RECORDS:
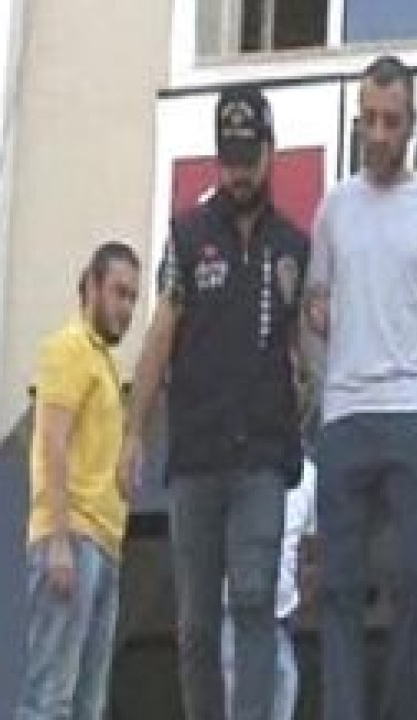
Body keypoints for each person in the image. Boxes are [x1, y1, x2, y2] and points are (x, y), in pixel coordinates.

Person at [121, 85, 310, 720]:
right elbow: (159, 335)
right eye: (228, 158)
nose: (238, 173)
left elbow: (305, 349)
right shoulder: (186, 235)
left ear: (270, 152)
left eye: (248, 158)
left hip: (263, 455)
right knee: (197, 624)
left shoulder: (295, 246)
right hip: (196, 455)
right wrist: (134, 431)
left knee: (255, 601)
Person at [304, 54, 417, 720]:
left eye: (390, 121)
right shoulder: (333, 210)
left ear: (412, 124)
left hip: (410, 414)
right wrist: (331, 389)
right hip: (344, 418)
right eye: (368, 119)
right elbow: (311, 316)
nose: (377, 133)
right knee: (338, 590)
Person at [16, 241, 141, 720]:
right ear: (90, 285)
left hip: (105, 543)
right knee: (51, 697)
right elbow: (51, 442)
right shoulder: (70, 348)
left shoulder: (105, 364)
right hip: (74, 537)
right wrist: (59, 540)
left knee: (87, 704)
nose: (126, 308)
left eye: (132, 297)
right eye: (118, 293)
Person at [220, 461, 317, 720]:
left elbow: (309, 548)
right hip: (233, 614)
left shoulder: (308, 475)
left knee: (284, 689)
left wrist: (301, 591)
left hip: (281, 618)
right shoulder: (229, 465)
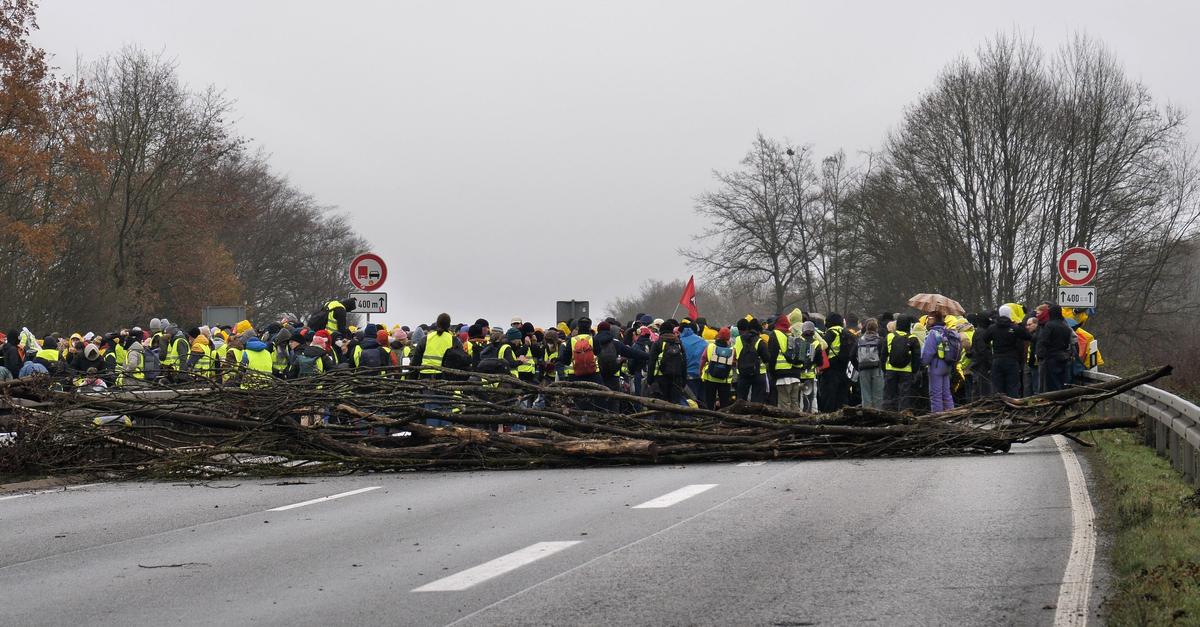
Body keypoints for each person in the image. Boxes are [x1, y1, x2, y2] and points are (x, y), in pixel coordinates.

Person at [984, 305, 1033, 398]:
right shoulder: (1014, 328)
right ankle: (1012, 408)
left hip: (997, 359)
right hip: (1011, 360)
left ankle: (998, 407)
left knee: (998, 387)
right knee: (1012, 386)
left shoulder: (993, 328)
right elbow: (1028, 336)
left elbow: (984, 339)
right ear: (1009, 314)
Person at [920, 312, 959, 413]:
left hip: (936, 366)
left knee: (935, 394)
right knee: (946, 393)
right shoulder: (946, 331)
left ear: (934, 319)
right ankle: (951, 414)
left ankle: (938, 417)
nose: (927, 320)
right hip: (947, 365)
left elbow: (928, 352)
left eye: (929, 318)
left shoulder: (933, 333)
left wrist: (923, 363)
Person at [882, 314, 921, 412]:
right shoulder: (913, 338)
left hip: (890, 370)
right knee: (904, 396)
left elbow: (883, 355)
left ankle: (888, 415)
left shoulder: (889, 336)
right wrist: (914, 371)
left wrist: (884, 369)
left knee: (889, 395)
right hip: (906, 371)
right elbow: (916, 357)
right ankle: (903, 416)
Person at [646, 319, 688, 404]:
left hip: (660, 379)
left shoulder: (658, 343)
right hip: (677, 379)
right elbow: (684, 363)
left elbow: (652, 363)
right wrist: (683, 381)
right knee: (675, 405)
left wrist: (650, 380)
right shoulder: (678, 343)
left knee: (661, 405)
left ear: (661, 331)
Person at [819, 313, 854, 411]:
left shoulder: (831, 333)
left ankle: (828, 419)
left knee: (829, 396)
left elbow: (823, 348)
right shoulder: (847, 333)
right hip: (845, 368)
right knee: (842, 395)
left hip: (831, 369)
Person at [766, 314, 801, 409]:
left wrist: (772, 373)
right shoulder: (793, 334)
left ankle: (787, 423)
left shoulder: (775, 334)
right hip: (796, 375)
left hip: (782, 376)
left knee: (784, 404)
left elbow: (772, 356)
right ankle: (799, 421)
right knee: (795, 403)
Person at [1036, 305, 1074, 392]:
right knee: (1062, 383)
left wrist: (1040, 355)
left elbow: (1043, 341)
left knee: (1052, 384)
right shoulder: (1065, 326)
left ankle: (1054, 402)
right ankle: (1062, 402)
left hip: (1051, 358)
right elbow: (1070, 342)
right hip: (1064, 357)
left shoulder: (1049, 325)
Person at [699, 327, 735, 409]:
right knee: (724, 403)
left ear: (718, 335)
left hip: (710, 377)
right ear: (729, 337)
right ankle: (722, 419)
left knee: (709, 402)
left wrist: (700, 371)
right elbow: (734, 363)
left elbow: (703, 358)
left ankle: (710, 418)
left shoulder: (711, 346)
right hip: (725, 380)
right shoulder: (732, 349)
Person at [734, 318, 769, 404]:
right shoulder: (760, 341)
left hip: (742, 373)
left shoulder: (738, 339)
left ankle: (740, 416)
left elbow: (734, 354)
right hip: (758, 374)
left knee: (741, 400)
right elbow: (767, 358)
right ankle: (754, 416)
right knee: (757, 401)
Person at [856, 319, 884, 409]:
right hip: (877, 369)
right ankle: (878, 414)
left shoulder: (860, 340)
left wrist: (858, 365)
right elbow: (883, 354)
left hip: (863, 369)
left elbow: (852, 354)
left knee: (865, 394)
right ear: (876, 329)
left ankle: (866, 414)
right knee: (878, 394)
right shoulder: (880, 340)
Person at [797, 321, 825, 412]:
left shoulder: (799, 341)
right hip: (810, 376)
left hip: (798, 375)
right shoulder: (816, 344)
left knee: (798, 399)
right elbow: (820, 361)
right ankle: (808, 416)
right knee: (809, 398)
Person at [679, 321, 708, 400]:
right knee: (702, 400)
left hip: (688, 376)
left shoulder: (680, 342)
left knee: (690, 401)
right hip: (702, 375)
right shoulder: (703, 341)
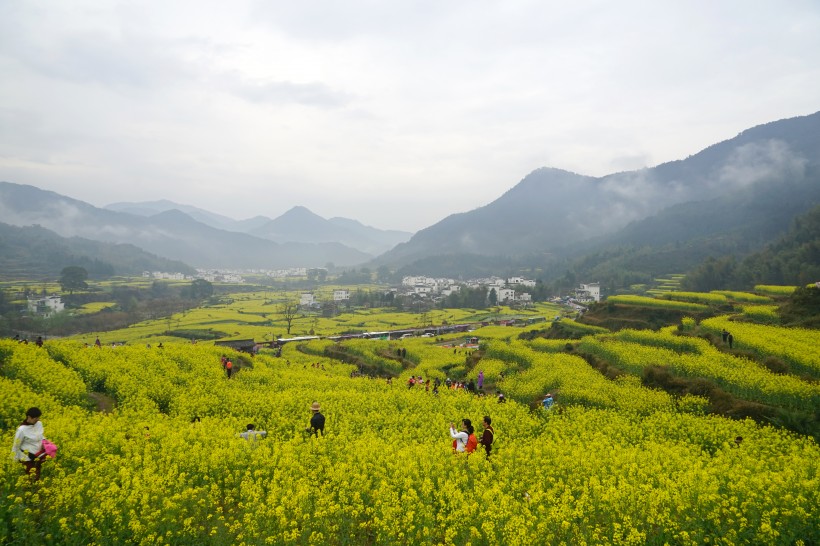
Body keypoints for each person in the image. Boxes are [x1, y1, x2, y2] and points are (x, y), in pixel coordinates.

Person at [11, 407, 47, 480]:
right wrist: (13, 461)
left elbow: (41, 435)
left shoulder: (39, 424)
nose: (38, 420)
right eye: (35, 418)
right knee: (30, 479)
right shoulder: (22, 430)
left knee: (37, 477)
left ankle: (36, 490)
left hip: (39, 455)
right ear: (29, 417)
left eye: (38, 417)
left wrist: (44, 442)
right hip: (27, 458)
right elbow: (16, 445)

* * *

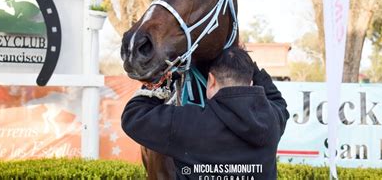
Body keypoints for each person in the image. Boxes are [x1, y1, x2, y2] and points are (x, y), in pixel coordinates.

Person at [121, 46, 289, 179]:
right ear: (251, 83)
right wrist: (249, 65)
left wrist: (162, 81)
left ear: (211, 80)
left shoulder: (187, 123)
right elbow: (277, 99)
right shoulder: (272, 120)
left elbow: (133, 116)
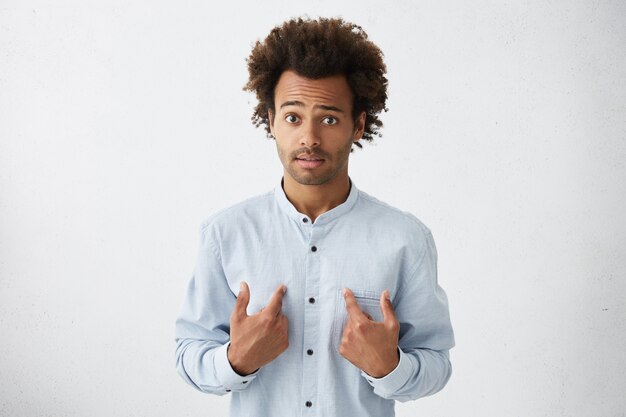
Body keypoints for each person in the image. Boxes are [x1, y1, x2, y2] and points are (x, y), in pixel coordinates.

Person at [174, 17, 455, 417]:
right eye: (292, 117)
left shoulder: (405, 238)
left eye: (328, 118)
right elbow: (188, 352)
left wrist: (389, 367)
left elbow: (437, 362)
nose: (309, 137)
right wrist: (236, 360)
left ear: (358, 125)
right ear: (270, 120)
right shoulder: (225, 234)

EXERCISE: Where the data above reaches the line holding "right elbow: (734, 363)", begin printing, and stop after the line holding "right shoulder: (703, 341)". Each line must be reproduced exactly, with nothing else added.

FINAL ANSWER:
right elbow: (734, 363)
left elbow: (703, 358)
left ankle: (710, 418)
left shoulder: (711, 346)
right hip: (725, 380)
right shoulder: (732, 349)
Person at [734, 318, 769, 404]:
right shoulder: (760, 341)
left hip: (742, 373)
left shoulder: (738, 339)
left ankle: (740, 416)
left elbow: (734, 354)
right hip: (758, 374)
left knee: (741, 400)
right elbow: (767, 358)
right ankle: (754, 416)
right knee: (757, 401)
Person at [856, 319, 884, 409]:
right hip: (877, 369)
right ankle: (878, 414)
left shoulder: (860, 340)
left wrist: (858, 365)
right elbow: (883, 354)
left hip: (863, 369)
left elbow: (852, 354)
left knee: (865, 394)
right ear: (876, 329)
left ankle: (866, 414)
right knee: (878, 394)
right shoulder: (880, 340)
Person at [797, 321, 825, 412]:
left shoulder: (799, 341)
right hip: (810, 376)
left hip: (798, 375)
right shoulder: (816, 344)
left knee: (798, 399)
right elbow: (820, 361)
right ankle: (808, 416)
right knee: (809, 398)
Person at [679, 321, 708, 400]:
right knee: (702, 400)
left hip: (688, 376)
left shoulder: (680, 342)
left knee: (690, 401)
right hip: (702, 375)
right shoulder: (703, 341)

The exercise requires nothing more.